- _Dataset records_:

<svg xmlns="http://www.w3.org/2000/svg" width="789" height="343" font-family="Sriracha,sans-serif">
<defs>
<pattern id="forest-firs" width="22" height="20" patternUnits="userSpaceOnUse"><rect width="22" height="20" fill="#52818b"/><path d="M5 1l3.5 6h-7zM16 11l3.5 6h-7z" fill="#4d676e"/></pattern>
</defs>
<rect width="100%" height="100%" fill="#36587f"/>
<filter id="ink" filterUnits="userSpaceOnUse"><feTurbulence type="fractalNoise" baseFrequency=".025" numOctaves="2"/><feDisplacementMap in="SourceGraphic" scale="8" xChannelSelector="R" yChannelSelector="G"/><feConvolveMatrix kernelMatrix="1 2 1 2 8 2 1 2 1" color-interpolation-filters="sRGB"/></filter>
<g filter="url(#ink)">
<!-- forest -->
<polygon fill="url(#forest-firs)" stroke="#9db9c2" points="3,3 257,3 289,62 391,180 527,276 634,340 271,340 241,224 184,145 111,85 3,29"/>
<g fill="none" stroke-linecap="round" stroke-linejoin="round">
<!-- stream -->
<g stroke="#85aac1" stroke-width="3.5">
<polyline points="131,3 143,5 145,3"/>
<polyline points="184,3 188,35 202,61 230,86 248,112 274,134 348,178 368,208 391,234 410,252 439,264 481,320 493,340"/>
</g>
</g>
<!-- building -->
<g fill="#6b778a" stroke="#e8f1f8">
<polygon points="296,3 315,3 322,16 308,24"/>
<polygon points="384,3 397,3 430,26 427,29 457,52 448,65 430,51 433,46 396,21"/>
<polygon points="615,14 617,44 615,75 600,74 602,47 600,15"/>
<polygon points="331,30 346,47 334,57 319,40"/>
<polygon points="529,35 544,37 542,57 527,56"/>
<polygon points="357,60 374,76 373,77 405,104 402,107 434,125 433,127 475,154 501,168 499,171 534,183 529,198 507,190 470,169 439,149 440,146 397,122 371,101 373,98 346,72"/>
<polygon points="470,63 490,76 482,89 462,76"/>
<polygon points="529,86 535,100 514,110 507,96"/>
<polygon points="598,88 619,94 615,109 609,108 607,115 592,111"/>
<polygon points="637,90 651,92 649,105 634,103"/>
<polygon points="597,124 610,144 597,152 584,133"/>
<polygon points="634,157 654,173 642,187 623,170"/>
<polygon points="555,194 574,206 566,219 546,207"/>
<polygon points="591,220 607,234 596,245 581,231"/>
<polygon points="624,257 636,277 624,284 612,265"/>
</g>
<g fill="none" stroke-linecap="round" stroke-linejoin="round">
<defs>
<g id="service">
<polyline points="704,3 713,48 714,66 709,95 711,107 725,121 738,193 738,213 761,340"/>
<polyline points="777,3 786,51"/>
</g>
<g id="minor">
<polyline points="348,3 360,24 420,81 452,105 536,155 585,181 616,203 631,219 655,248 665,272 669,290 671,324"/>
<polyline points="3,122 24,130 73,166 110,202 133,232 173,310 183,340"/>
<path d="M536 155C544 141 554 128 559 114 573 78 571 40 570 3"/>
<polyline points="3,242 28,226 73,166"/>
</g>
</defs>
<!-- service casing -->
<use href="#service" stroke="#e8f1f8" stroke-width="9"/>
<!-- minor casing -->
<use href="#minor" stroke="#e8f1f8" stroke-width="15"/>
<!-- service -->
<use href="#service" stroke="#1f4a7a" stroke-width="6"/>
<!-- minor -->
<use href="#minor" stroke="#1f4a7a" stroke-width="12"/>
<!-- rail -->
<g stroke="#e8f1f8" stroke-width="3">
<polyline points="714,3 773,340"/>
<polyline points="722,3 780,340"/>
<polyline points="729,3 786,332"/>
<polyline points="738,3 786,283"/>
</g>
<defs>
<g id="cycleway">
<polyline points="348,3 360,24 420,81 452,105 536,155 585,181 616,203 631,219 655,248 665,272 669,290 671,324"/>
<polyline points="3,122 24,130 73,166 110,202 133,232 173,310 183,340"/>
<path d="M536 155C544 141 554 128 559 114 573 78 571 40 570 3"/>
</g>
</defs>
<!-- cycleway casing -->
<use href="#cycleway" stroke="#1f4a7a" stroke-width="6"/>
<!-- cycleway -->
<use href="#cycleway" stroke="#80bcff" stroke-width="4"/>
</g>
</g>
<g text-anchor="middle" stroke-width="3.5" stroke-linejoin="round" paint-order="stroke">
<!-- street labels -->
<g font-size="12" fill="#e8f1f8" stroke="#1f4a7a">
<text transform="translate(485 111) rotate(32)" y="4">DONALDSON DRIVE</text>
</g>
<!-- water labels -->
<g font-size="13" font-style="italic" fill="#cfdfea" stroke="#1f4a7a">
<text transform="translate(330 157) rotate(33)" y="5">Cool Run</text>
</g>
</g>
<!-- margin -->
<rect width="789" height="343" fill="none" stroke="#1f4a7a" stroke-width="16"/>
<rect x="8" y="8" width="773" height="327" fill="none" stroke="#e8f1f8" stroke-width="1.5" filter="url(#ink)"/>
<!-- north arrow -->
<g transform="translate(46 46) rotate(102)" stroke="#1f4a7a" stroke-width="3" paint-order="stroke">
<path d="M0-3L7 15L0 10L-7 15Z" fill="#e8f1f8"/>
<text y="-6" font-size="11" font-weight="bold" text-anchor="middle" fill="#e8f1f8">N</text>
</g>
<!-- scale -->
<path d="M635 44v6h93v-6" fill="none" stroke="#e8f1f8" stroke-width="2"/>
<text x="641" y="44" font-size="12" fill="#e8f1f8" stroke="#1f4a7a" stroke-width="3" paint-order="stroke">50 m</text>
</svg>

- _Brief_:
Give all of the entries again, word for word.

- _Answer section_:
<svg xmlns="http://www.w3.org/2000/svg" width="789" height="343" font-family="Sriracha,sans-serif">
<defs>
<pattern id="forest-firs" width="22" height="20" patternUnits="userSpaceOnUse"><rect width="22" height="20" fill="#52818b"/><path d="M5 1l3.5 6h-7zM16 11l3.5 6h-7z" fill="#4d676e"/></pattern>
</defs>
<rect width="100%" height="100%" fill="#36587f"/>
<filter id="ink" filterUnits="userSpaceOnUse"><feTurbulence type="fractalNoise" baseFrequency=".025" numOctaves="2"/><feDisplacementMap in="SourceGraphic" scale="8" xChannelSelector="R" yChannelSelector="G"/><feConvolveMatrix kernelMatrix="1 2 1 2 8 2 1 2 1" color-interpolation-filters="sRGB"/></filter>
<g filter="url(#ink)">
<!-- forest -->
<polygon fill="url(#forest-firs)" stroke="#9db9c2" points="3,3 257,3 289,62 391,180 527,276 634,340 271,340 241,224 184,145 111,85 3,29"/>
<g fill="none" stroke-linecap="round" stroke-linejoin="round">
<!-- stream -->
<g stroke="#85aac1" stroke-width="3.5">
<polyline points="131,3 143,5 145,3"/>
<polyline points="184,3 188,35 202,61 230,86 248,112 274,134 348,178 368,208 391,234 410,252 439,264 481,320 493,340"/>
</g>
</g>
<!-- building -->
<g fill="#6b778a" stroke="#e8f1f8">
<polygon points="296,3 315,3 322,16 308,24"/>
<polygon points="384,3 397,3 430,26 427,29 457,52 448,65 430,51 433,46 396,21"/>
<polygon points="615,14 617,44 615,75 600,74 602,47 600,15"/>
<polygon points="331,30 346,47 334,57 319,40"/>
<polygon points="529,35 544,37 542,57 527,56"/>
<polygon points="357,60 374,76 373,77 405,104 402,107 434,125 433,127 475,154 501,168 499,171 534,183 529,198 507,190 470,169 439,149 440,146 397,122 371,101 373,98 346,72"/>
<polygon points="470,63 490,76 482,89 462,76"/>
<polygon points="529,86 535,100 514,110 507,96"/>
<polygon points="598,88 619,94 615,109 609,108 607,115 592,111"/>
<polygon points="637,90 651,92 649,105 634,103"/>
<polygon points="597,124 610,144 597,152 584,133"/>
<polygon points="634,157 654,173 642,187 623,170"/>
<polygon points="555,194 574,206 566,219 546,207"/>
<polygon points="591,220 607,234 596,245 581,231"/>
<polygon points="624,257 636,277 624,284 612,265"/>
</g>
<g fill="none" stroke-linecap="round" stroke-linejoin="round">
<defs>
<g id="service">
<polyline points="704,3 713,48 714,66 709,95 711,107 725,121 738,193 738,213 761,340"/>
<polyline points="777,3 786,51"/>
</g>
<g id="minor">
<polyline points="348,3 360,24 420,81 452,105 536,155 585,181 616,203 631,219 655,248 665,272 669,290 671,324"/>
<polyline points="3,122 24,130 73,166 110,202 133,232 173,310 183,340"/>
<path d="M536 155C544 141 554 128 559 114 573 78 571 40 570 3"/>
<polyline points="3,242 28,226 73,166"/>
</g>
</defs>
<!-- service casing -->
<use href="#service" stroke="#e8f1f8" stroke-width="9"/>
<!-- minor casing -->
<use href="#minor" stroke="#e8f1f8" stroke-width="15"/>
<!-- service -->
<use href="#service" stroke="#1f4a7a" stroke-width="6"/>
<!-- minor -->
<use href="#minor" stroke="#1f4a7a" stroke-width="12"/>
<!-- rail -->
<g stroke="#e8f1f8" stroke-width="3">
<polyline points="714,3 773,340"/>
<polyline points="722,3 780,340"/>
<polyline points="729,3 786,332"/>
<polyline points="738,3 786,283"/>
</g>
<defs>
<g id="cycleway">
<polyline points="348,3 360,24 420,81 452,105 536,155 585,181 616,203 631,219 655,248 665,272 669,290 671,324"/>
<polyline points="3,122 24,130 73,166 110,202 133,232 173,310 183,340"/>
<path d="M536 155C544 141 554 128 559 114 573 78 571 40 570 3"/>
</g>
</defs>
<!-- cycleway casing -->
<use href="#cycleway" stroke="#1f4a7a" stroke-width="6"/>
<!-- cycleway -->
<use href="#cycleway" stroke="#80bcff" stroke-width="4"/>
</g>
</g>
<g text-anchor="middle" stroke-width="3.5" stroke-linejoin="round" paint-order="stroke">
<!-- street labels -->
<g font-size="12" fill="#e8f1f8" stroke="#1f4a7a">
<text transform="translate(485 111) rotate(32)" y="4">DONALDSON DRIVE</text>
</g>
<!-- water labels -->
<g font-size="13" font-style="italic" fill="#cfdfea" stroke="#1f4a7a">
<text transform="translate(330 157) rotate(33)" y="5">Cool Run</text>
</g>
</g>
<!-- margin -->
<rect width="789" height="343" fill="none" stroke="#1f4a7a" stroke-width="16"/>
<rect x="8" y="8" width="773" height="327" fill="none" stroke="#e8f1f8" stroke-width="1.5" filter="url(#ink)"/>
<!-- north arrow -->
<g transform="translate(46 46) rotate(102)" stroke="#1f4a7a" stroke-width="3" paint-order="stroke">
<path d="M0-3L7 15L0 10L-7 15Z" fill="#e8f1f8"/>
<text y="-6" font-size="11" font-weight="bold" text-anchor="middle" fill="#e8f1f8">N</text>
</g>
<!-- scale -->
<path d="M635 44v6h93v-6" fill="none" stroke="#e8f1f8" stroke-width="2"/>
<text x="641" y="44" font-size="12" fill="#e8f1f8" stroke="#1f4a7a" stroke-width="3" paint-order="stroke">50 m</text>
</svg>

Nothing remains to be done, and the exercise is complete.